Effects of glibenclamide on cytosolic calcium concentrations and on contraction of the rabbit aorta

Abstract

1 Using fluorometry of fura-2 and rabbit aortic strips, we studied the effects of glibenclamide (GLB), a sulphonylurea anti-diabetic drug and an inhibitor of opening of K+ channels, on cystolic calcium concentrations ([Ca2+](i)) and on force development. 2 Both high K+-depolarization and noradrenaline (NA) increased [CA2+](i) and force, in a concentration-dependent manner, in the presence of extracellular Ca2+ (1.25 mM).

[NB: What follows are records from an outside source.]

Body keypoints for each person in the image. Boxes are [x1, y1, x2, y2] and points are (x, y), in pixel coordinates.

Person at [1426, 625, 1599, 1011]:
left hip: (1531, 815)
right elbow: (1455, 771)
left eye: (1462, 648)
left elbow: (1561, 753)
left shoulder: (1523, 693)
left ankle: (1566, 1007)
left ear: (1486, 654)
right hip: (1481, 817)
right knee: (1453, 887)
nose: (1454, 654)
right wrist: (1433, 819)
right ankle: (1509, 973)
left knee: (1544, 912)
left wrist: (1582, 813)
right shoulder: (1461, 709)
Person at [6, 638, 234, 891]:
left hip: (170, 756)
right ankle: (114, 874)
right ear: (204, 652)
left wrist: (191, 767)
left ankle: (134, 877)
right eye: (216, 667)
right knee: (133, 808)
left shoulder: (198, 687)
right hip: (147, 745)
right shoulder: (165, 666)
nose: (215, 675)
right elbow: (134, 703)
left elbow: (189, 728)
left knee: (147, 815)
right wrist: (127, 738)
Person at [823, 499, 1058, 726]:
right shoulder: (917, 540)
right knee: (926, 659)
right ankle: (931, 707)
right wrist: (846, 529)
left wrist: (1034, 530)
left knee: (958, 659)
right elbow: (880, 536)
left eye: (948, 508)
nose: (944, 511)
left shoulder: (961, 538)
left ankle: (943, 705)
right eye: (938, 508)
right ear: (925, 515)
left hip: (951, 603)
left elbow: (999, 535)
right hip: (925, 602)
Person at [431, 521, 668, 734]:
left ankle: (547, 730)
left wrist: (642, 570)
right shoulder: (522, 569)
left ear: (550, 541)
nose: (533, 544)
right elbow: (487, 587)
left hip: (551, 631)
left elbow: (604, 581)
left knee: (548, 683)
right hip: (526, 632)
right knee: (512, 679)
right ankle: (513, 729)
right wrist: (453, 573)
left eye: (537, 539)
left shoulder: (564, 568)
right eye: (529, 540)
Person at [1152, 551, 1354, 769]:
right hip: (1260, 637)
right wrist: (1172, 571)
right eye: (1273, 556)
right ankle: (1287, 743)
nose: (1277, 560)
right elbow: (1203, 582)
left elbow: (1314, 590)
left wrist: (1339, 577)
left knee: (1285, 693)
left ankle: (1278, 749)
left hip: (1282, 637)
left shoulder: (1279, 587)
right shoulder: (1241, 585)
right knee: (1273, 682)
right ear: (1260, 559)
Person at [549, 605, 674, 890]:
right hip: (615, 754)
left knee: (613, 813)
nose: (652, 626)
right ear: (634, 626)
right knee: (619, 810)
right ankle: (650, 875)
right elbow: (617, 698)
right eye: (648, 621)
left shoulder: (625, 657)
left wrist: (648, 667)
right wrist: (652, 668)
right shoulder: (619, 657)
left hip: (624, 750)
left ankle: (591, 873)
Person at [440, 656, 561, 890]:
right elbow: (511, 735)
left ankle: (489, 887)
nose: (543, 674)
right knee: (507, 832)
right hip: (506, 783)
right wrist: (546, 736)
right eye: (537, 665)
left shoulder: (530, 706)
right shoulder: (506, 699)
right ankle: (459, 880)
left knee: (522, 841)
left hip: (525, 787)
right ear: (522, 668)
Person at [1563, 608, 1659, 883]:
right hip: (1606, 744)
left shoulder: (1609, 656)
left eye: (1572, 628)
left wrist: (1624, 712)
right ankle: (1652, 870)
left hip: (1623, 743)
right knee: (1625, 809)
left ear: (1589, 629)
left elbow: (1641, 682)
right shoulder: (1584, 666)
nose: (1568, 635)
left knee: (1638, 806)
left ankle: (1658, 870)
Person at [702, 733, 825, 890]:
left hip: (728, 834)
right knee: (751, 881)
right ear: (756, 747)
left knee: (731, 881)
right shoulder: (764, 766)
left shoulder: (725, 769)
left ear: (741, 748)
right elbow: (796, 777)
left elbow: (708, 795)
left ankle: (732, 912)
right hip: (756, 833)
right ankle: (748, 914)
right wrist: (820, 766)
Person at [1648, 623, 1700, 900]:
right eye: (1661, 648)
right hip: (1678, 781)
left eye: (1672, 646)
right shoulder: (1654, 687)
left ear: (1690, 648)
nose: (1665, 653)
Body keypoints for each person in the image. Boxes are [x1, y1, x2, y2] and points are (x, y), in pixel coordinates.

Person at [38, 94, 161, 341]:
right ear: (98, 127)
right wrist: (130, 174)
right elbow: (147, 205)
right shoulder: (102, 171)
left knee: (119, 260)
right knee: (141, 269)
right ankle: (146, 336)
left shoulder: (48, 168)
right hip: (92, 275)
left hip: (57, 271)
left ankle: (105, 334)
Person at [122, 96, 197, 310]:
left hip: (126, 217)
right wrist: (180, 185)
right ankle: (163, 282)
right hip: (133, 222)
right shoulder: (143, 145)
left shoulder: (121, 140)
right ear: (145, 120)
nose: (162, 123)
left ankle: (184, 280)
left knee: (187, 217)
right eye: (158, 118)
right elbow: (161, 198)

However, force development in relation to [Ca2+](i) ([Ca2+](i)-force relationship) observed with NA was much greater than that observed with K+-depolarization. 3 Pretreatment with GLB (10-6-10-4 M) for 10 min partially inhibited, in a concentration-dependent manner, both [Ca2+](i) elevation and the force development induced by 118 mM K+-depolarization or NA 10-5 M in the presence of extracellular Ca2+. The [Ca2+](i)-force relationship induced by both 118 mM K+ physiological salt solutions and by NA 10-5 M in the GLB-treated strips overlapped that obtained in the non-treated strips, thereby suggesting that GLB has no effect on the Ca2+-sensitivity of the intracellular contractile apparatus. Only high concentrations (10-4 M) of GLB decreased [Ca2+](i) and the force, when applied after the force induced by 118 mM K+ PSS or NA 10-5 M reached the maximum level. 4 In the absence of extracellular Ca2+, NA induced a transient increase in [Ca2+](i) and in the force and these increases were inhibited when the vascular strips were pretreated with GLB for 10 min. The [Ca2+](i)-force relationship obtained in the GLB-treated strips overlapped that in the non-treated ones. 5 An ATP-sensitive K+ channel opener, cromakalim (10-5 M) reduced the increased [Ca2+](i) and force induced by 25 mM K+-depolarization and NA 10-5 M. Subsequent application of GLB concentration-dependently reversed this relaxant effect of cromakalim on the NA-induced contraction (IC50 = 2 x 10-7 M.) Complete reversal of the effect was observed with 10-5 M GLB. 6 We suggest that GLB inhibits both high K+-depolarization- and NA-induced contraction of the rabbit aorta, by decreasing [Ca2+](i) and with no effect on the [Ca2+](i)-force relationship. However, when NA-induced contractions were inhibited by a K+-channel opener, GLB reversed this inhibitory effect by inhibiting K+-channel opening and increasing [Ca2+](i).